Monday, September 16, 2019

The Lost City of Z (James Gray, 2016)


The Lost City of Z (James Gray, 2016)

Cast: Charlie Hunnam, Sienna Miller, Robert Pattinson, Tom Holland, Edward Ashley, Angus Macfadyen, Ian McDiarmid, Clive Francis, Pedro Coello, Franco Nero. Screenplay: James Gray, based on a book by David Grann. Cinematography: Darius Khondji. Production design: Jean-Vincent Puzos. Film editing: John Axelrad, Lee Haugen. Music: Christopher Spelman.

A New Yorker profile of James Gray, keyed to the release of his much-anticipated Ad Astra, sent me in search of his earlier films, none of which I had seen. I lighted first on The Lost City of Z, which I had earlier ignored, in large part because of its title: It sounded like one of those campy adventure movies spoofing the genre epitomized by King Solomon's Mines and pretty much done to death by the Indiana Jones series. I admit that the Z in the title also made me think it had something to do with zombies. Anyway, how can we take movies about explorations in the Amazon seriously after Werner Herzog's Fitzcarraldo (1982)? But The Lost City of Z turns out to be a pleasant surprise: an old-fashioned adventure story played straight and done well.
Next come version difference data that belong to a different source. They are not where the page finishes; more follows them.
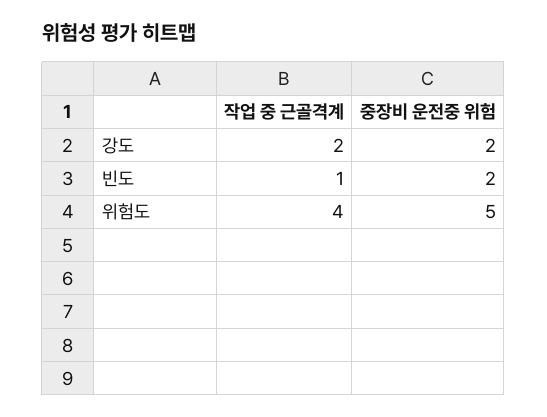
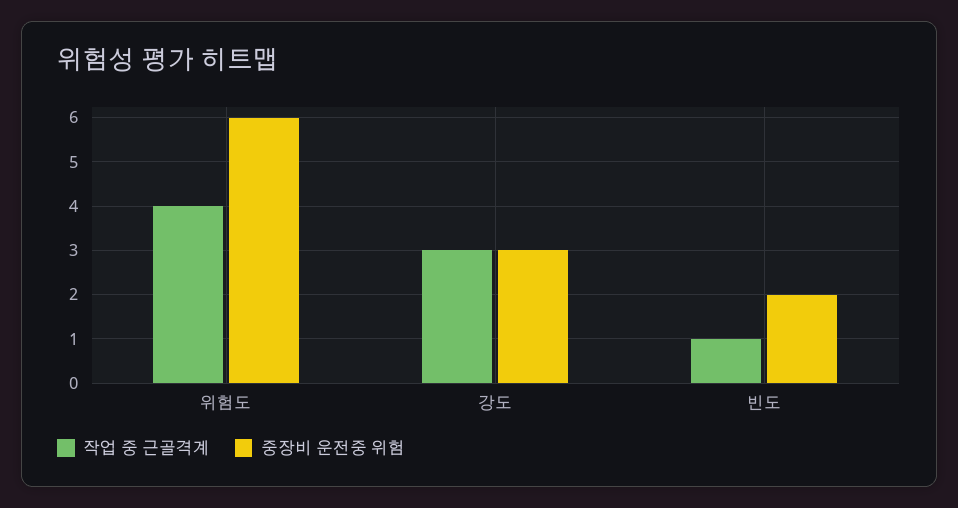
  {
    "작업 중 근골격계": {
-     "강도": 2,
+     "강도": 3,
      "빈도": 1,
      "위험도": 4
    },
    "중장비 운전중 위험": {
-     "강도": 2,
+     "강도": 3,
      "빈도": 2,
-     "위험도": 5
+     "위험도": 6
    }
  }

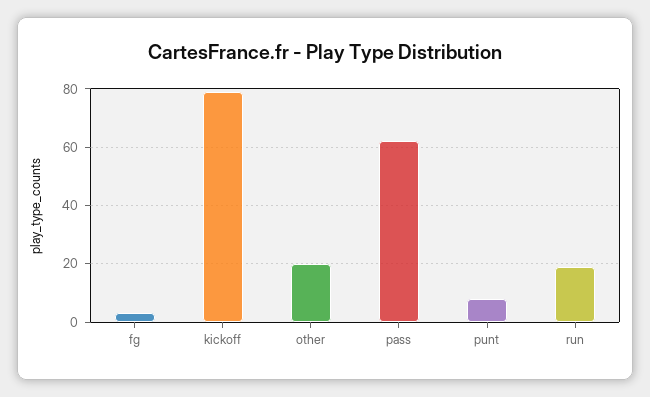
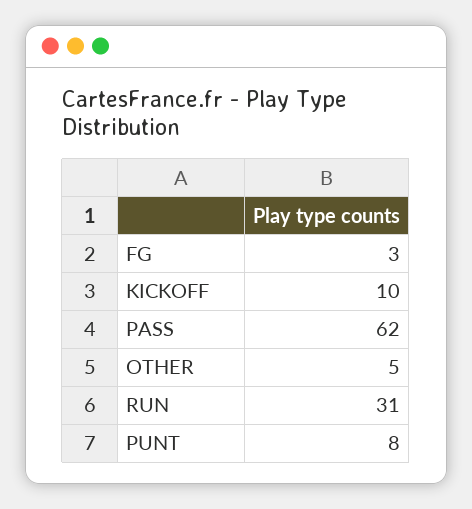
  {
    "fg": 3,
-   "kickoff": 80,
+   "kickoff": 10,
-   "other": 20,
+   "other": 5,
    "pass": 62,
    "punt": 8,
-   "run": 20
+   "run": 31
  }

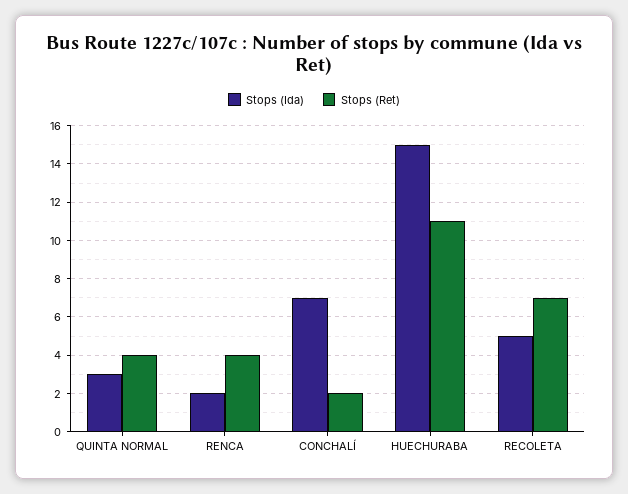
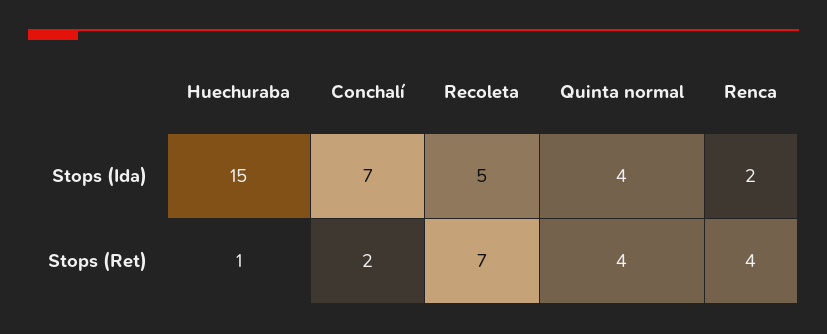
  {
    "Stops (Ida)": {
-     "QUINTA NORMAL": 3,
+     "QUINTA NORMAL": 4,
      "RENCA": 2,
      "CONCHALÍ": 7,
      "HUECHURABA": 15,
      "RECOLETA": 5
    },
    "Stops (Ret)": {
      "QUINTA NORMAL": 4,
      "RENCA": 4,
      "CONCHALÍ": 2,
-     "HUECHURABA": 11,
+     "HUECHURABA": 1,
      "RECOLETA": 7
    }
  }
I think it could have used an actor of more heft and charisma than Charlie Hunnam in the lead -- it was originally planned for Brad Pitt (who stayed on as producer after a schedule conflict) and then for Benedict Cumberbatch, either of whom might have filled the part of the obsessive explorer Percy Fawcett better. But Gray handles a sprawling story -- we get not only scenes of Amazonian hardship but also of the Battle of the Somme in World War I -- with finesse.